Sheridan's solution, which he expounded upon year after year, was to let the army manage the reservations; the army would cut costs by one-third and root out the corruption rampant among contractors and agents. But the army's bête noir, the so-called Indian Ring—the Indian Bureau, Interior Department, their contractors, and their congressional supporters—efficiently blocked every attempt to transfer control to the army.
12
Failing to persuade Congress to give the War Department control of the reservations, Sheridan tried to thwart pork barrel military construction and scurrilous trading practices wherever he found them. He won some battles and lost others. He recommended revoking Belker & Company's permit to trade with the Indians after years of “irregular practices,” notably dealing in smallpox-infected buffalo robes. Sheridan stopped a speculator's scheme to transfer Fort Kearney to North Platte, Nebraska, but failed to prevent Fort Abraham Lincoln from being built on a windy bluff near Bismarck. The Northern Pacific Railroad had claimed the more suitable nearby site on the plains for land development and track construction.
After the Great Sioux War, Sheridan urged the relocation of the Sioux reservations to the Missouri River to avert Indian–gold miner clashes in the Black Hills. Not only did the Black Hills treaty specify the relocation, but the Missouri River site had superior timber, soil, and game. But contractors and Indian traders, whose livelihoods would be damaged if trade goods were transported by boat rather than by railroad, persuaded President Grant not to move the agencies.
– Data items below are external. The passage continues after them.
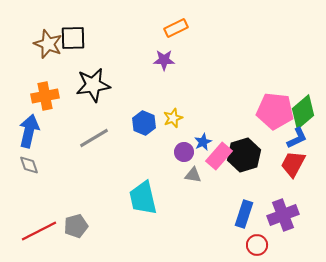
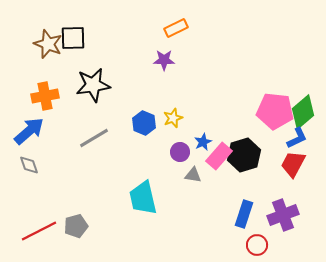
blue arrow: rotated 36 degrees clockwise
purple circle: moved 4 px left
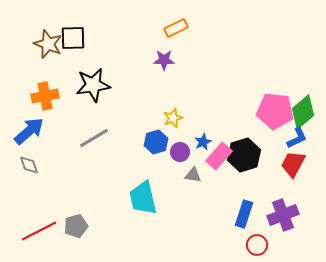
blue hexagon: moved 12 px right, 19 px down; rotated 20 degrees clockwise
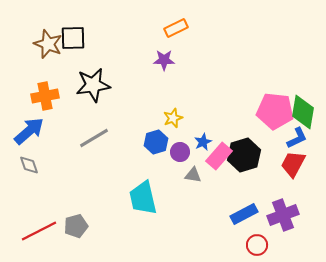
green diamond: rotated 40 degrees counterclockwise
blue rectangle: rotated 44 degrees clockwise
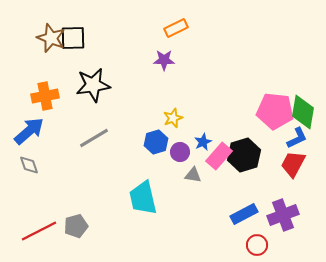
brown star: moved 3 px right, 6 px up
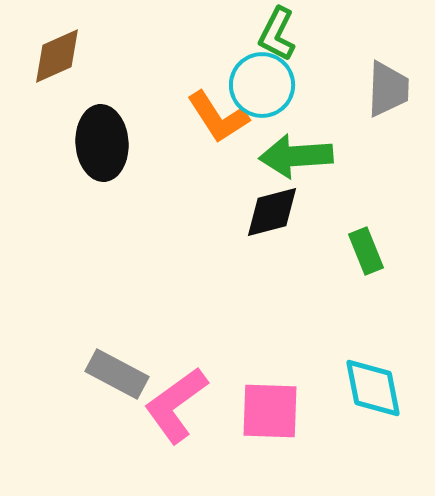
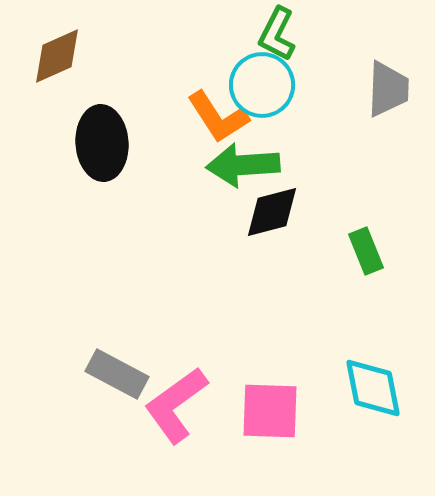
green arrow: moved 53 px left, 9 px down
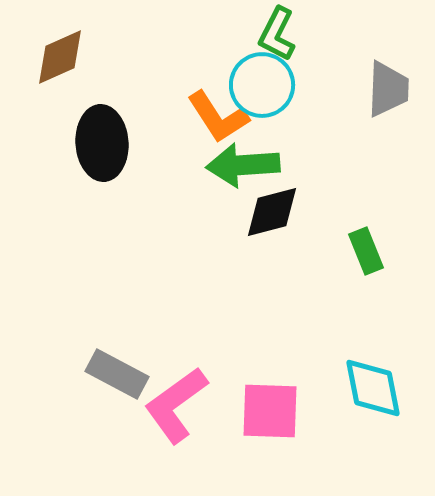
brown diamond: moved 3 px right, 1 px down
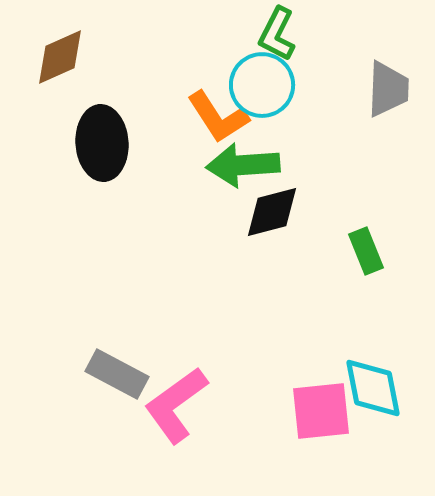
pink square: moved 51 px right; rotated 8 degrees counterclockwise
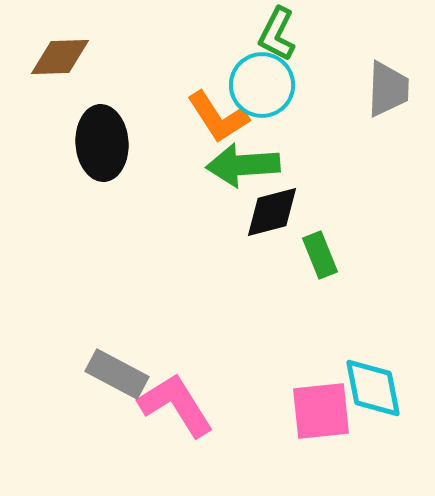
brown diamond: rotated 22 degrees clockwise
green rectangle: moved 46 px left, 4 px down
pink L-shape: rotated 94 degrees clockwise
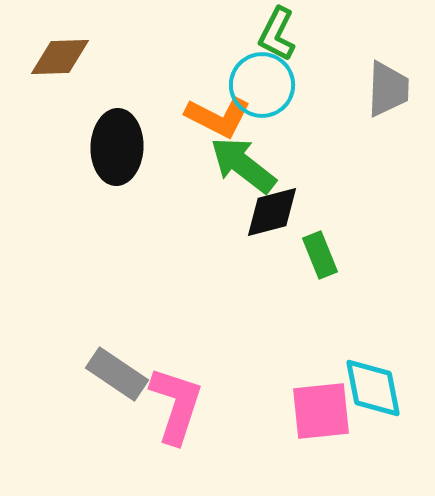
orange L-shape: rotated 30 degrees counterclockwise
black ellipse: moved 15 px right, 4 px down; rotated 6 degrees clockwise
green arrow: rotated 42 degrees clockwise
gray rectangle: rotated 6 degrees clockwise
pink L-shape: rotated 50 degrees clockwise
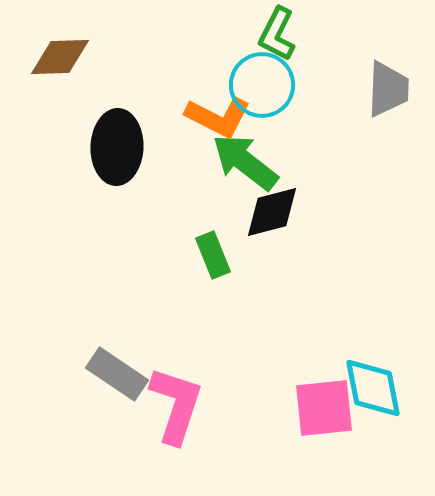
green arrow: moved 2 px right, 3 px up
green rectangle: moved 107 px left
pink square: moved 3 px right, 3 px up
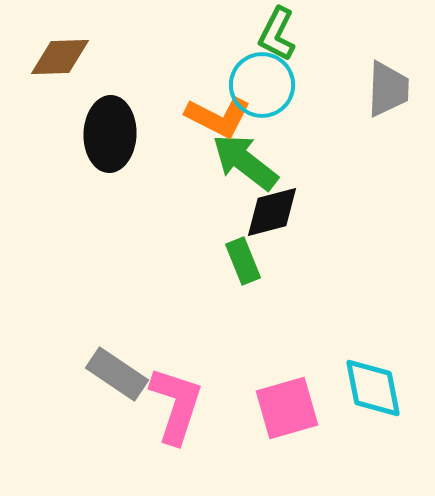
black ellipse: moved 7 px left, 13 px up
green rectangle: moved 30 px right, 6 px down
pink square: moved 37 px left; rotated 10 degrees counterclockwise
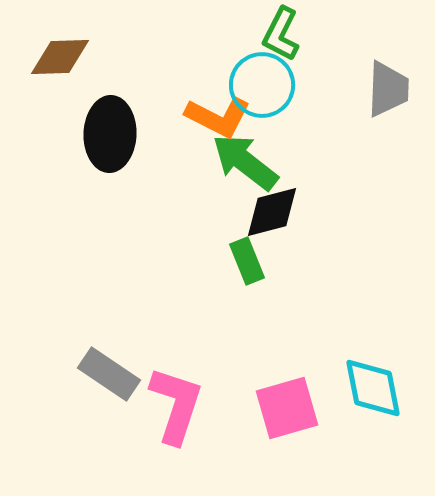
green L-shape: moved 4 px right
green rectangle: moved 4 px right
gray rectangle: moved 8 px left
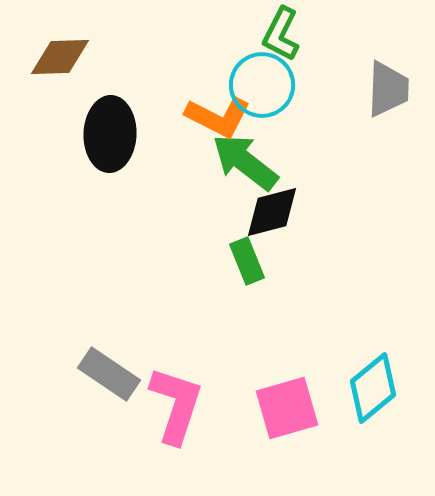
cyan diamond: rotated 62 degrees clockwise
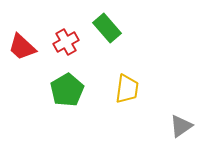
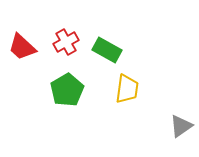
green rectangle: moved 22 px down; rotated 20 degrees counterclockwise
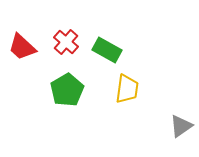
red cross: rotated 20 degrees counterclockwise
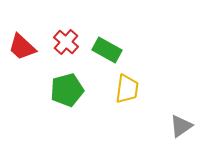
green pentagon: rotated 16 degrees clockwise
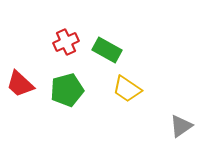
red cross: rotated 25 degrees clockwise
red trapezoid: moved 2 px left, 37 px down
yellow trapezoid: rotated 116 degrees clockwise
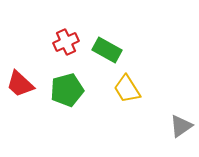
yellow trapezoid: rotated 24 degrees clockwise
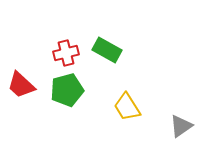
red cross: moved 11 px down; rotated 10 degrees clockwise
red trapezoid: moved 1 px right, 1 px down
yellow trapezoid: moved 18 px down
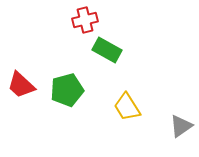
red cross: moved 19 px right, 33 px up
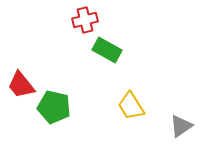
red trapezoid: rotated 8 degrees clockwise
green pentagon: moved 13 px left, 17 px down; rotated 28 degrees clockwise
yellow trapezoid: moved 4 px right, 1 px up
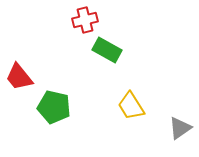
red trapezoid: moved 2 px left, 8 px up
gray triangle: moved 1 px left, 2 px down
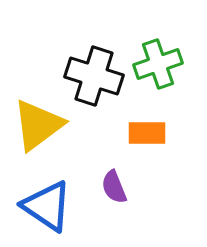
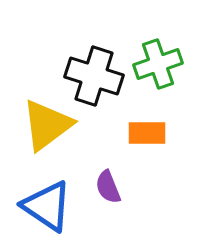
yellow triangle: moved 9 px right
purple semicircle: moved 6 px left
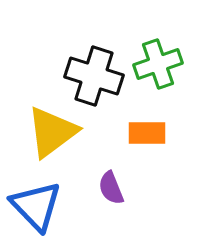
yellow triangle: moved 5 px right, 7 px down
purple semicircle: moved 3 px right, 1 px down
blue triangle: moved 11 px left; rotated 12 degrees clockwise
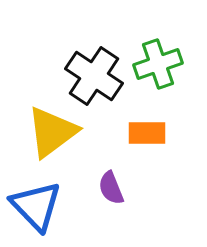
black cross: rotated 16 degrees clockwise
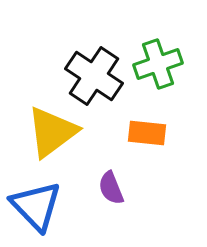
orange rectangle: rotated 6 degrees clockwise
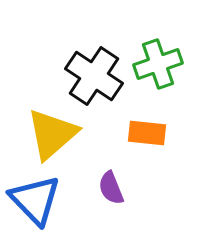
yellow triangle: moved 2 px down; rotated 4 degrees counterclockwise
blue triangle: moved 1 px left, 6 px up
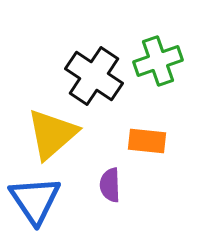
green cross: moved 3 px up
orange rectangle: moved 8 px down
purple semicircle: moved 1 px left, 3 px up; rotated 20 degrees clockwise
blue triangle: rotated 10 degrees clockwise
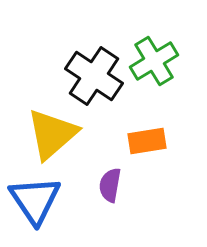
green cross: moved 4 px left; rotated 12 degrees counterclockwise
orange rectangle: rotated 15 degrees counterclockwise
purple semicircle: rotated 12 degrees clockwise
Sheridan resignedly remarked to Sherman on Grant's concession to the businessmen, “He could not well help himself.”
Sheridan objected to placing the Northern Arapahoes and Shoshones, which were ancient enemies, on the same Wyoming reservation. It was a “grave mistake,” Sheridan said, adding that the Northern Arapahoes should have instead been paired with either the Sioux or the Southern Arapahoes. The decision stood.